How did a handful of companies take over the cultivated biodiversity property? From this question starts " Chi possiede i frutti della terra - Who owns the fruits of the earth", a book by Fabio Ciconte, the Earth association director! A journey that intertwines history, legends and field investigations to tell the incredible privatization process of seeds and plants, stolen from farmers and transformed into a flywheel of billionaire profits.
For over ten thousand years, farmers have freely stored, selected, exchanged or sold their seeds, using and reusing them to produce food. A century of radical transformations in food systems has dramatically downsized these practices. We are today at the point that of the six thousand different plant species used as food just nine cover 66% of world production.

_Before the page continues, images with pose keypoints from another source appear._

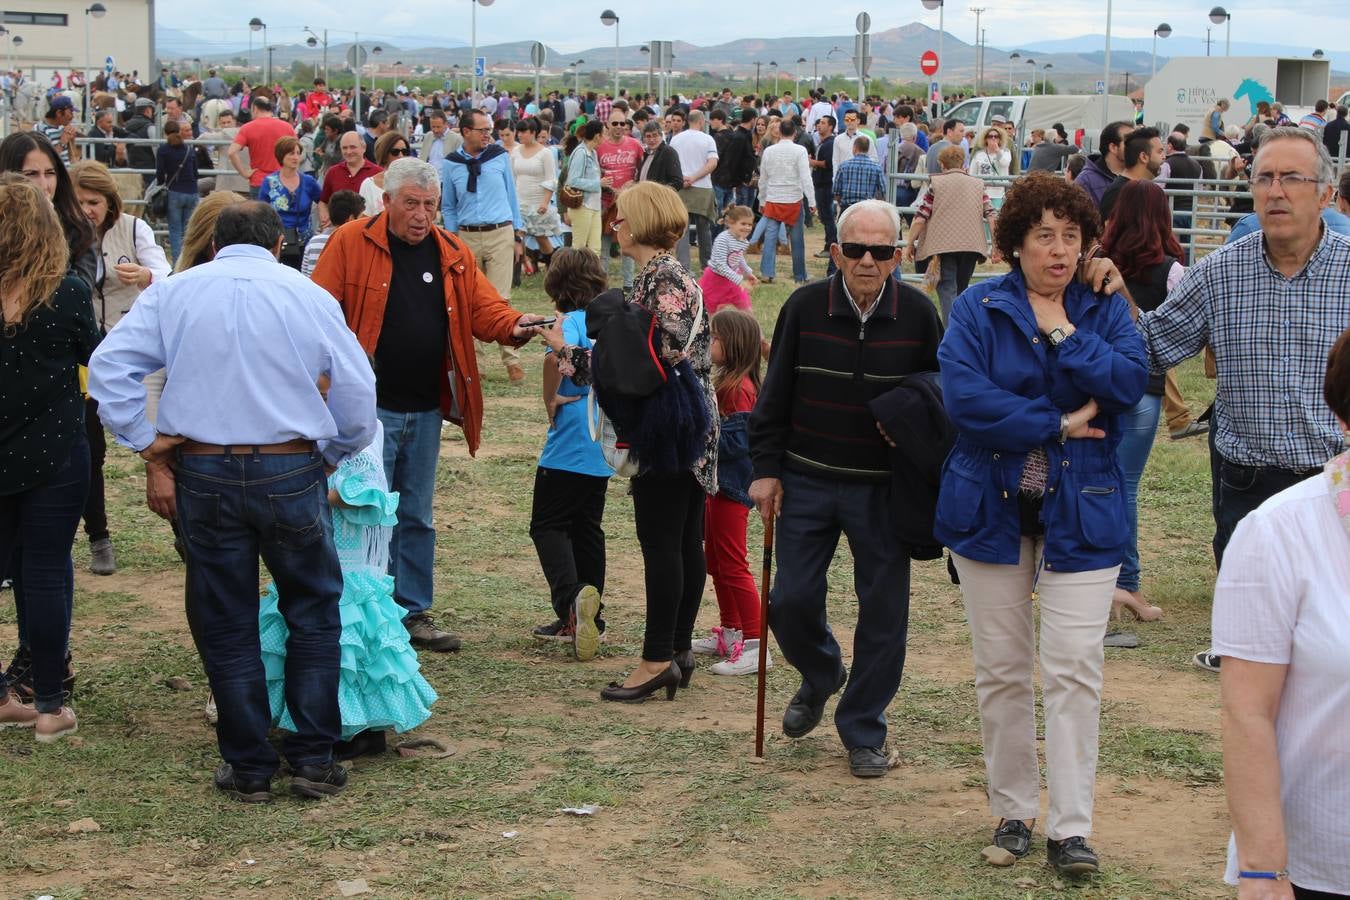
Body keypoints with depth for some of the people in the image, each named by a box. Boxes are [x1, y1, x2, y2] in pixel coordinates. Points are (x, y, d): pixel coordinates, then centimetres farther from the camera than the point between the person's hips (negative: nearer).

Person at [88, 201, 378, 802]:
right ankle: (314, 760, 14)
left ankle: (248, 768, 16)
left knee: (226, 624, 11)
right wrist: (334, 459, 16)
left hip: (202, 473, 1)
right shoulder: (308, 295, 3)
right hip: (291, 470, -1)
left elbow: (109, 368, -3)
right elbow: (357, 390, 2)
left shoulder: (173, 292, 5)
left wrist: (151, 453, 0)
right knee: (313, 613, 14)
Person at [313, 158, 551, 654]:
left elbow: (484, 307, 4)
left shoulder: (452, 254, 8)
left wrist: (513, 327, -17)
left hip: (425, 409, 5)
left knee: (416, 517, 13)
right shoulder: (350, 242, -7)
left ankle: (413, 612, 22)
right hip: (368, 408, -5)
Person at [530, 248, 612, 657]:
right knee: (587, 528, 14)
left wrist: (550, 400, -20)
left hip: (570, 445, -7)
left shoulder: (570, 320, -12)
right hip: (604, 446, 7)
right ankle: (586, 620, 18)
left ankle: (572, 596, -23)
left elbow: (557, 354, -33)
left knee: (548, 526, -1)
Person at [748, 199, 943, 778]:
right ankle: (819, 677, 34)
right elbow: (774, 396, 2)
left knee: (882, 612, 3)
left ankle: (863, 733, 19)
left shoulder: (918, 315, -6)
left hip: (883, 491, 0)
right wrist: (765, 469, -1)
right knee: (791, 600, 1)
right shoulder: (805, 308, -5)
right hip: (807, 484, 1)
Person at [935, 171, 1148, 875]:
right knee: (1000, 670, 8)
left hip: (1079, 511, 0)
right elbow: (962, 396, -16)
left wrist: (1064, 332, -16)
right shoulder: (977, 309, -1)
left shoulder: (1104, 309, 4)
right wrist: (1059, 425, -15)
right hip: (992, 507, 0)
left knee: (1075, 670, -7)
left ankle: (1070, 828, -1)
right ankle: (1013, 811, 22)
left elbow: (1129, 383, -13)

FAO collected in a recent report dedicated to the state of biodiversity for food and agriculture, these alarming numbers that show how local varieties grown by farmers around the world are disappearing at an unprecedented rate.
The result is our diets’ standardization and lack of choice, phenomena that have their roots in a progressive push towards the privatization of the most basic means of subsistence - the seeds - which began in the late nineteenth and early twentieth centuries.
To the discovery of this story, indeed of many apparently parallel but intimately intertwined stories, Fabio Ciconte brings us with his latest book, published by Laterza. "Who owns the fruits of the earth". It is a text halfway between journalistic investigation and historical reconstruction, a key collection of anecdotes and at the same time a dive into the depths of today's agricultural economy, in the successful attempt to connect causes and effects.
Thus, in the 224 pages of the book the reader passes from the early twentieth century United States, when a nurseryman with an eye for business decides to build a metal cage around a particularly tasty apple tree, up to that of today’s immaterial cages, consisting of patents and conventions on the intellectual property of genetic resources.
"Who owns the fruits of the earth" takes us from one end of the world to the other, following the supply chain of some emblematic products such as pink apples, yellow kiwis or seedless grapes, fruits that the market pays well and encounter consumer enthusiasm.
Perhaps we too have tasted them without knowing that a few "clubs" of selected and managed by a quasi-military system companies cultivate them, whose first objective is to prevent all those outside the circle from planting that variety. Unless someone want to run the risk of ending up on the street or in prison.
This absolute domination of the market laws have supplanted in much of the West any other form of genetic resources management, be it in customary form or regulated by the state. In a surprisingly rapid process, which saw the invention of hybrid seeds as one of its most important steps, the right to reproduce plant life was stolen from farmers and taken over by companies.
The seed has thus lost its double nature (of seed of course, but also of food) which in the past made it elusive by the private sector.
With the new discoveries in genetic selection, first, and then with the advent of biotechnologies, the dynamics of profit bent what can be considered the basis of life to the point that the farmer is today almost always dependent on seeds manufactured by seed companies and must buy them every year, because they are designed to perform well but only once.
Uniformity is the main condition for patenting varieties, and has become a universal criterion but conflicting with natural practice (which does not generate anything identical) and is leading the food system towards an unprecedented loss of biodiversity. FAO itself admits that "there is considerable consensus that, in general, the shift from traditional production systems using local varieties to 'modern' production systems depending on officially released varieties is leading to genetic erosion."
The trust in a changing course we could place in public institutions vanishes when Ciconte describes the solutions countries and the international community have adopted in recent decades.
The so-called “seed banks”, owned by the states all over the world, created to preserve tens of thousands of local, ancient and less ancient varieties, are not in good health.
Despite leaving a bit of a bitter taste in the mouth, "Who owns the fruits of the earth?" offers us a historical reconstruction that frames the causes and effects of the ecological and economic disaster agriculture faces today. The book also invites us to mobilization, discussion and proposal of an alternative, in order not to suffer helplessly the climate crisis devastating impact on our agriculture and food systems.